GROSS:... I want to ask about your own genes. Have you decided whether to or not to get genetically tested yourself? And I should mention here that there is a history of schizophrenia in your family. You had two uncles and a cousin with schizophrenia. You know, what scientists are learning about schizophrenia is that there is a genetic component to it, a genetic predisposition. So do you want to get tested for that or other illnesses?
MUKHERJEE: I've chosen not to be tested. And I will probably choose not to be tested for a long time, until I start getting information back from genetic testing that's very deterministic. Again, remember that idea of penetrance that we talked about. Some genetic variations are very strongly predictive of certain forms of illness or certain forms of anatomical traits and so forth.
I think that right now, for diseases like schizophrenia, we're nowhere close to that place. The most that we know is that there are multiple genes in familial schizophrenia, the kind that our family has. Essentially, we don't know how to map, as it were. There's no one-to-one correspondence between a genome and the chances of developing schizophrenia.
And until we can create that map - and whether we can create that map ever is a question - but until I - we can create that map, I will certainly not be tested because it - that idea - I mean, that's, again, the center of the book. That confines you. It becomes predictive. You become - it's a chilling word that I use in the book - you become a previvor (ph). A previvor is someone who's survived an illness that they haven't even had yet. You live in the shadow of an illness that you haven't had yet. It's a very Orwellian idea. And I think we should resist it as much as possible.
GROSS: Would you feel that way if you were a woman and there was a history of breast cancer in your family?
MUKHERJEE: Very tough question. If I was a woman and I had a history of breast cancer in my family and if the history was striking enough - and, you know, here's a - it's a place where a genetic counselor helps. If the history was striking enough, I would probably sequence at least the genes that have been implicated in breast cancer, no doubt about it.

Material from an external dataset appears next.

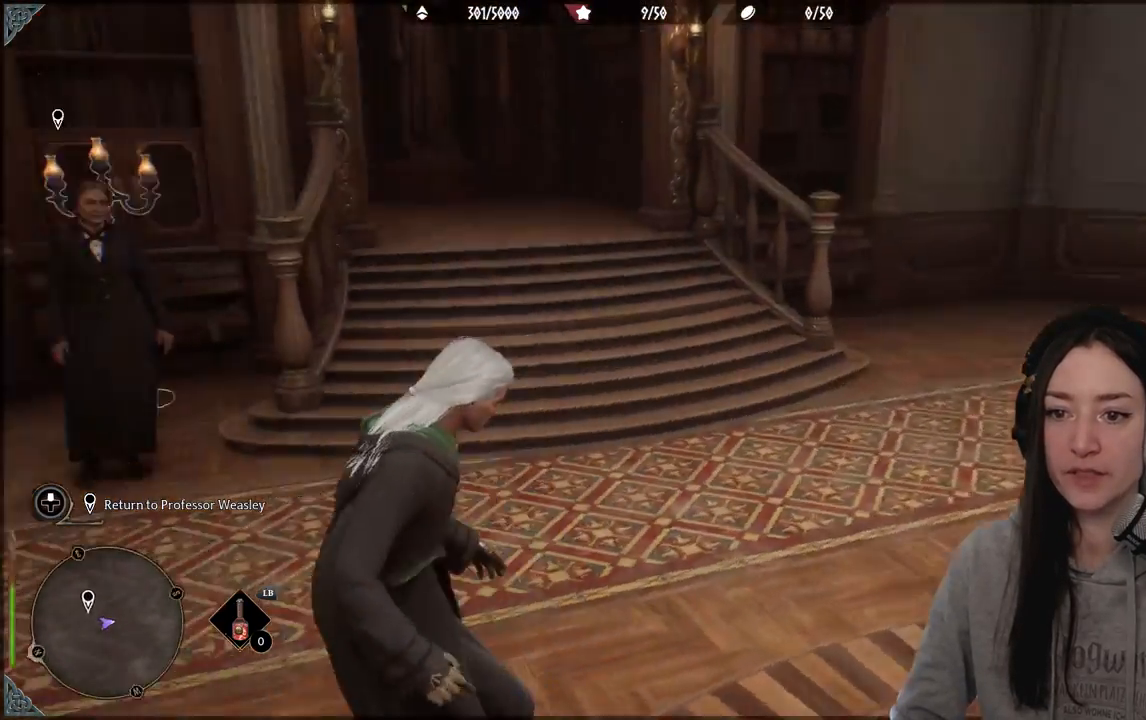
{"buttons": [], "left_stick": "center", "right_stick": "center", "events": [[233, "right_stick", "center"]]}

MUKHERJEE: I recommend this for my patients.
GROSS: OK. Thank you for that.
Genes are the most important thing in the world but he does not want to know his own genes because of a mixture between thinking that genes are predictive and that genes are not predictive. Which is it? Are they too predictive, or not predictive enuf?
But if a feminist interviewer asks him to recommend gene testing for women, to show that he supports women, he complies.
If the genetic info is bad for him, why wouldn't it be bad for the woman?
Obviously he has some sort of phobia about learning about himself. If he cannot face his genetic data, then probably millions of others cannot either. I understand Jim Watson of DNA discovery fame was also afraid to learn his genes.